Meine ersten 100 Tage bei Hengeler Mueller ...

Mein Berufseinstieg war sehr turbulent und spannend. Dies lag tatsächlich weniger an den Widrig­keiten der Pandemie, sondern vielmehr – und in erster Linie – an einer unmittel­baren Einbindung in ein großes Litigation-Mandat. Hierdurch konnte ich direkt an einem umfangreichen Schieds­verfahren mitarbeiten und direkt zu Beginn erleben, was es bedeutet, an einem großen wirtschaftsprozessrecht­lichen Mandat in einer Großkanzlei mit einem tollen Team mitzuwirken.
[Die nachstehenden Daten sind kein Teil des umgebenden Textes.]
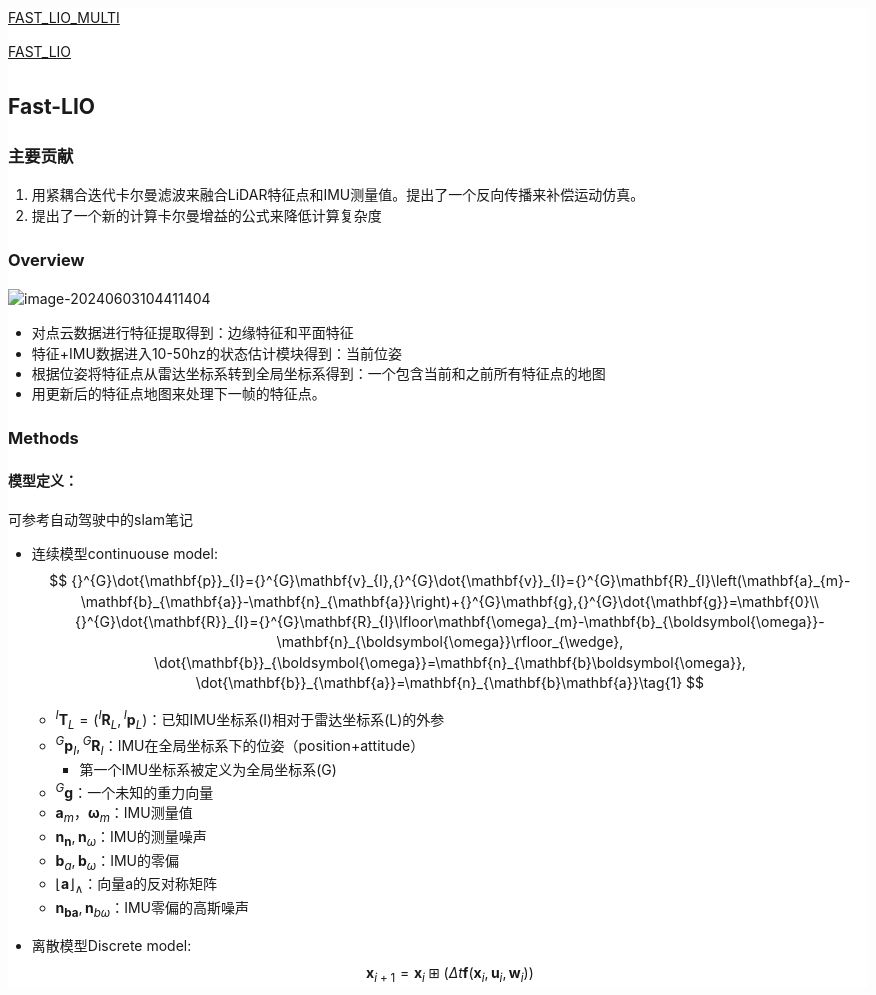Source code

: [FAST_LIO_MULTI](https://github.com/engcang/FAST_LIO_MULTI)

[FAST_LIO](https://github.com/hku-mars/FAST_LIO)

## Fast-LIO

### 主要贡献

1. 用紧耦合迭代卡尔曼滤波来融合LiDAR特征点和IMU测量值。提出了一个反向传播来补偿运动仿真。
2. 提出了一个新的计算卡尔曼增益的公式来降低计算复杂度

### Overview

![image-20240603104411404](https://raw.githubusercontent.com/Fernweh-yang/ImageHosting/main/imgimage-20240603104411404.png)

- 对点云数据进行特征提取得到：边缘特征和平面特征
- 特征+IMU数据进入10-50hz的状态估计模块得到：当前位姿
- 根据位姿将特征点从雷达坐标系转到全局坐标系得到：一个包含当前和之前所有特征点的地图
- 用更新后的特征点地图来处理下一帧的特征点。

### Methods

#### 模型定义：

可参考自动驾驶中的slam笔记

- 连续模型continuouse model:
  $$
  {}^{G}\dot{\mathbf{p}}_{I}={}^{G}\mathbf{v}_{I},{}^{G}\dot{\mathbf{v}}_{I}={}^{G}\mathbf{R}_{I}\left(\mathbf{a}_{m}-\mathbf{b}_{\mathbf{a}}-\mathbf{n}_{\mathbf{a}}\right)+{}^{G}\mathbf{g},{}^{G}\dot{\mathbf{g}}=\mathbf{0}\\{}^{G}\dot{\mathbf{R}}_{I}={}^{G}\mathbf{R}_{I}\lfloor\mathbf{\omega}_{m}-\mathbf{b}_{\boldsymbol{\omega}}-\mathbf{n}_{\boldsymbol{\omega}}\rfloor_{\wedge}, \dot{\mathbf{b}}_{\boldsymbol{\omega}}=\mathbf{n}_{\mathbf{b}\boldsymbol{\omega}}, \dot{\mathbf{b}}_{\mathbf{a}}=\mathbf{n}_{\mathbf{b}\mathbf{a}}\tag{1}
  $$

  - ${}^{I}\mathbf{T}_{L} {=} \left({}^{I}\mathbf{R}_{L},{}^{I}\mathbf{p}_{L}\right)$：已知IMU坐标系(I)相对于雷达坐标系(L)的外参
  - ${}^G\mathbf{p}_I,{}^G\mathbf{R}_I$：IMU在全局坐标系下的位姿（position+attitude）
    - 第一个IMU坐标系被定义为全局坐标系(G)
  - ${}^G\mathbf{g}$：一个未知的重力向量
  - $\mathbf{a}_m，\mathbf{\omega}_m$：IMU测量值
  - $\mathbf{n}_\mathbf{n},\mathbf{n}_{\omega}$：IMU的测量噪声
  - $\mathbf{b}_a,\mathbf{b}_{\omega}$​：IMU的零偏
  - $\left\lfloor\mathbf{a}\right\rfloor_{\wedge}$：向量a的反对称矩阵
  - $\mathbf{n}_\mathbf{ba},\mathbf{n}_{b\omega}$：IMU零偏的高斯噪声

- 离散模型Discrete model:
  $$
  \mathbf{x}_{i+1}=\mathbf{x}_i\boxplus(\Delta t\mathbf{f}(\mathbf{x}_i,\mathbf{u}_i,\mathbf{w}_i))\tag{2}
  $$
Hierdurch habe ich gleich am Anfang Einiges lernen können.
Besonders herausfordernd war und ist natürlich insgesamt die Pandemie, die eine große Auswirkung auf die Organisation des Berufseinstiegs, aber auch auf den Berufsalltag hatte und hat. Einen "normalen" Berufsalltag im Büro kenne ich bis dato naturgemäß nicht, ich bin aber positiv überrascht, wie gut sich Kollegialität auch über die Ferne aus dem Home Office erreichen lässt. Der Team­spirit ist beeindruckend, wohltuend und motivierend und durch diese tolle Zusammenarbeit macht der Berufsalltag noch mehr Spaß. Fan Wu, Rechtsanwalt in Düsseldorf

Bemerkenswert ist die als selbst­verständlich gelebte Hilfsbereitschaft sämtlicher Kolleginnen und Kollegen über alle Bereiche und Ebenen hinweg. Trotz der Herausforderungen des Berufsanfangs fühlt man sich nie allein gelassen, sondern hat stets Ansprech­partner, die sich die Zeit nehmen, auch triviale (Nach-)Fragen zu beantworten. Die Tätigkeiten als Associate spiegeln wider, dass man sofort voll eingebunden und ernst genommen wird und Verantwortung erhält. In den ersten Monaten reichten meine Aufgaben im Bereich Corporate/M&A von (Kurz-)­Gutachten zu einzelnen Rechtsfragen über die Mitarbeit in Transaktionen bis hin zur Planung einer umfangreichen Umstrukturierung, wobei ich von Beginn an direkten Kontakt zu Mandanten und anderen Kanzleien hatte. Dr. Alexander Berkle, Rechtsanwalt in Berlin

Mein Berufseinstieg war eine spannende Mischung aus „Welpenschutz“ und „Ins-kalte-Wasser-geworfen-werden“. Auf der einen Seite bin ich auf viel Nachsicht und Geduld gestoßen, auf der anderen Seite wurde mir schnell viel Vertrauen ent­gegen­gebracht und ich habe direkt gespürt, ein vollwertiges Mitglied des Teams zu sein. Besonders positiv überrascht war ich darüber, dass ich sofort eng in die Mandatsarbeit eingebunden wurde. Vom ersten E-Mail-Verkehr über Notarbesuche bis hin zu Telefon- oder Videobesprechungen mit den Mandanten: Ich durfte bei allen Etappen des Mandantenkontakts dabei sein und Hengeler Mueller als Anwältin neben dem Partner repräsentieren. Bei einigen Mandaten bin ich bereits jetzt direkte Ansprechpartnerin.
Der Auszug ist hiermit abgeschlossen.